Transcribed page contents
:::::
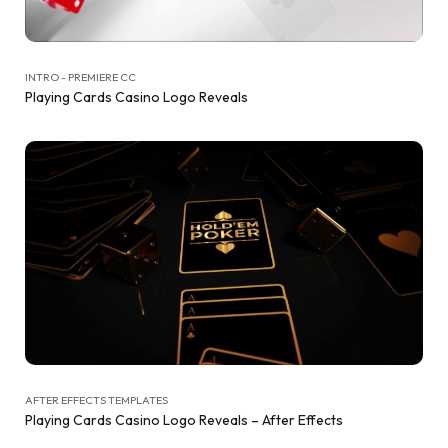
INTRO - PREMIERE CC
Playing Cards Casino Logo Reveals
AFTER EFFECTS TEMPLATES
Playing Cards Casino Logo Reveals – After Effects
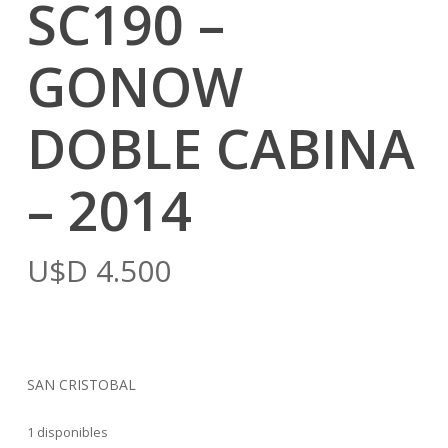
SC190 –
GONOW
DOBLE CABINA
– 2014
U$D
4.500
SAN CRISTOBAL
1 disponibles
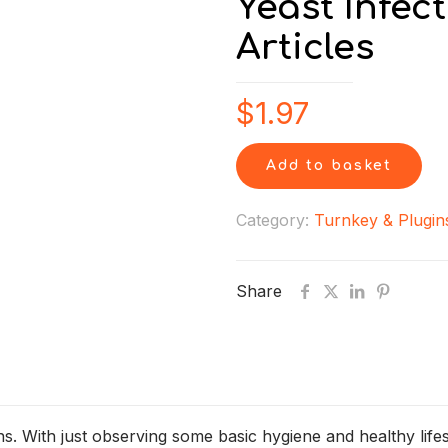
Yeast Infec
Articles
$
1.97
Add to basket
Category:
Turnkey & Plugin
Share
ons. With just observing some basic hygiene and healthy lif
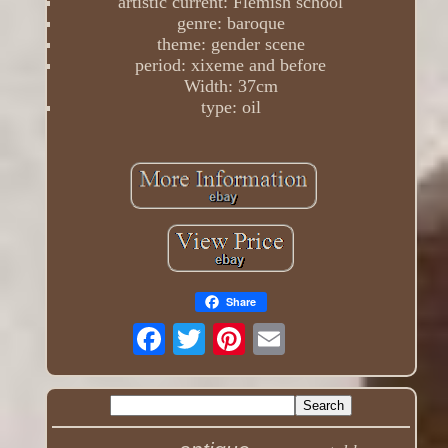
artistic current: Flemish school
genre: baroque
theme: gender scene
period: xixeme and before
Width: 37cm
type: oil
Share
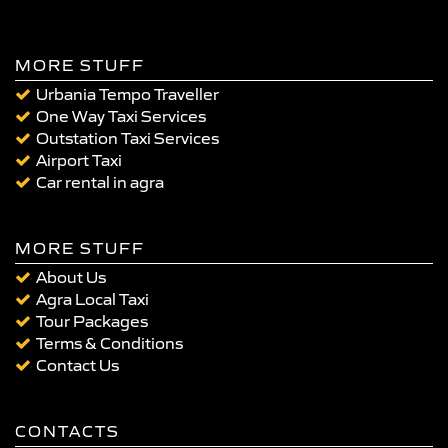
MORE STUFF
Urbania Tempo Traveller
One Way Taxi Services
Outstation Taxi Services
Airport Taxi
Car rental in agra
MORE STUFF
About Us
Agra Local Taxi
Tour Packages
Terms & Conditions
Contact Us
CONTACTS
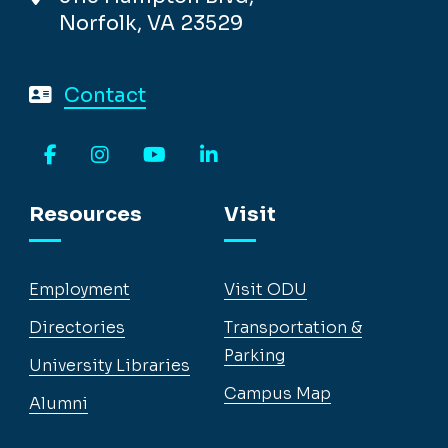
Norfolk, VA 23529
Contact
Facebook
Instagram
YouTube
LinkedIn
Resources
Visit
Employment
Visit ODU
Directories
Transportation &
Parking
University Libraries
Campus Map
Alumni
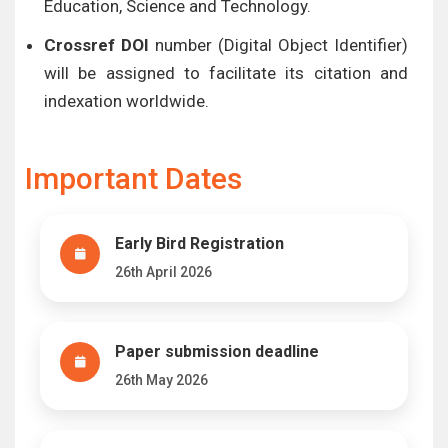
Education, Science and Technology.
Crossref DOI
number (Digital Object Identifier)
will be assigned to facilitate its citation and
indexation worldwide.
Important Dates
Early Bird Registration
26th April 2026
Paper submission deadline
26th May 2026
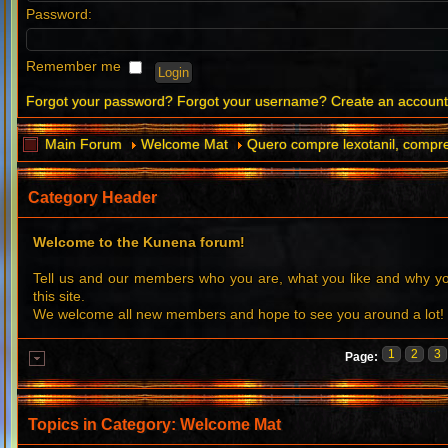
Password:
Remember me
Forgot your password?
Forgot your username?
Create an accoun
Main Forum
Welcome Mat
Quero compre lexotanil, compre 
Category Header
Welcome to the Kunena forum!
Tell us and our members who you are, what you like and why 
this site.
We welcome all new members and hope to see you around a lot!
1
2
3
Page:
Topics in Category: Welcome Mat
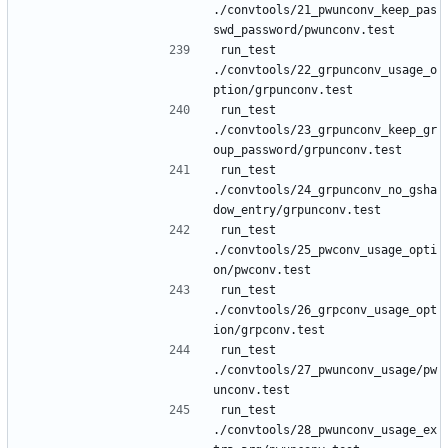
./convtools/21_pwunconv_keep_pas
run_test 
./convtools/22_grpunconv_usage_o
run_test 
./convtools/23_grpunconv_keep_gr
run_test 
./convtools/24_grpunconv_no_gsha
run_test 
./convtools/25_pwconv_usage_opti
run_test 
./convtools/26_grpconv_usage_opt
run_test 
./convtools/27_pwunconv_usage/pw
run_test 
./convtools/28_pwunconv_usage_ex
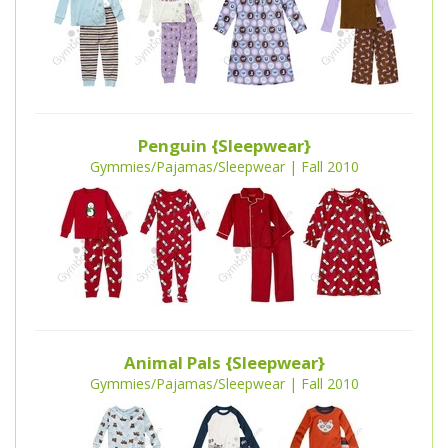
Penguin {Sleepwear}
Gymmies/Pajamas/Sleepwear | Fall 2010
Animal Pals {Sleepwear}
Gymmies/Pajamas/Sleepwear | Fall 2010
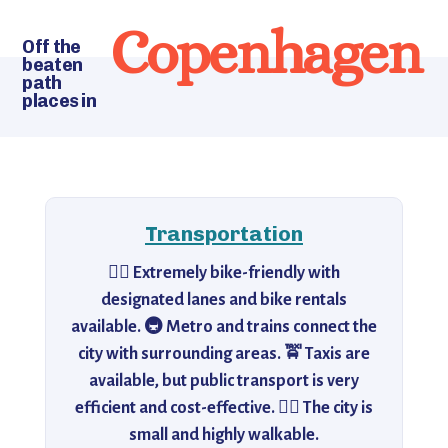
Copenhagen
Off the
beaten
path
places in
Transportation
🚴‍♂️ Extremely bike-friendly with
designated lanes and bike rentals
available. 🚇 Metro and trains connect the
city with surrounding areas. 🚖 Taxis are
available, but public transport is very
efficient and cost-effective. 🚶‍♀️ The city is
small and highly walkable.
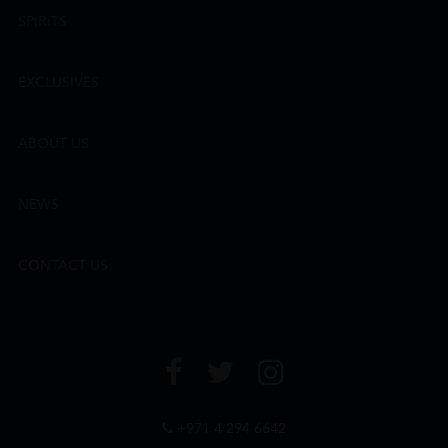
SPIRITS
EXCLUSIVES
ABOUT US
NEWS
CONTACT US
+971 4 294 6642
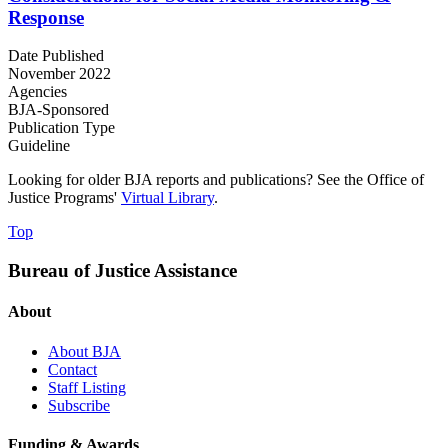
Response
Date Published
November 2022
Agencies
BJA-Sponsored
Publication Type
Guideline
Looking for older BJA reports and publications? See the Office of
Justice Programs'
Virtual Library
.
Top
Bureau of Justice Assistance
About
About BJA
Contact
Staff Listing
Subscribe
Funding & Awards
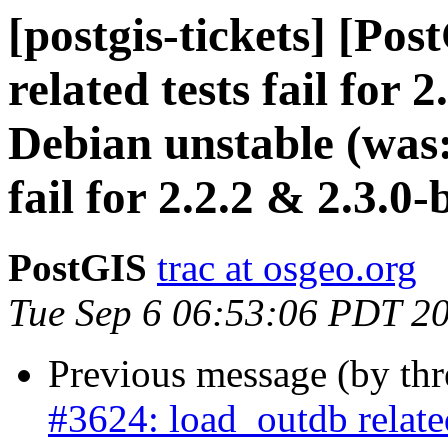
[postgis-tickets] [Po
related tests fail for 
Debian unstable (was:
fail for 2.2.2 & 2.3.0
PostGIS
trac at osgeo.org
Tue Sep 6 06:53:06 PDT 2
Previous message (by th
#3624: load_outdb related 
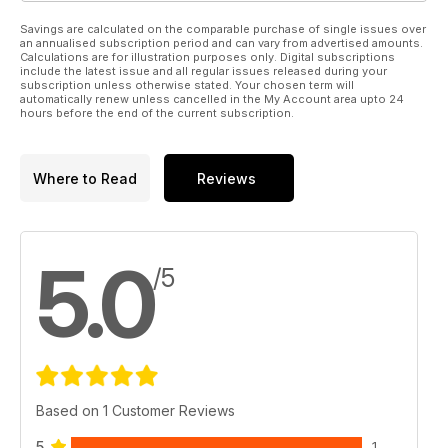
Savings are calculated on the comparable purchase of single issues over
an annualised subscription period and can vary from advertised amounts.
Calculations are for illustration purposes only. Digital subscriptions
include the latest issue and all regular issues released during your
subscription unless otherwise stated. Your chosen term will
automatically renew unless cancelled in the My Account area upto 24
hours before the end of the current subscription.
Where to Read
Reviews
5.0
/5
Based on 1 Customer Reviews
5
1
:::::
**To-do item**
Give the number of lines containing "Services" in the entries, and no other text.

**Answer to this problem**
2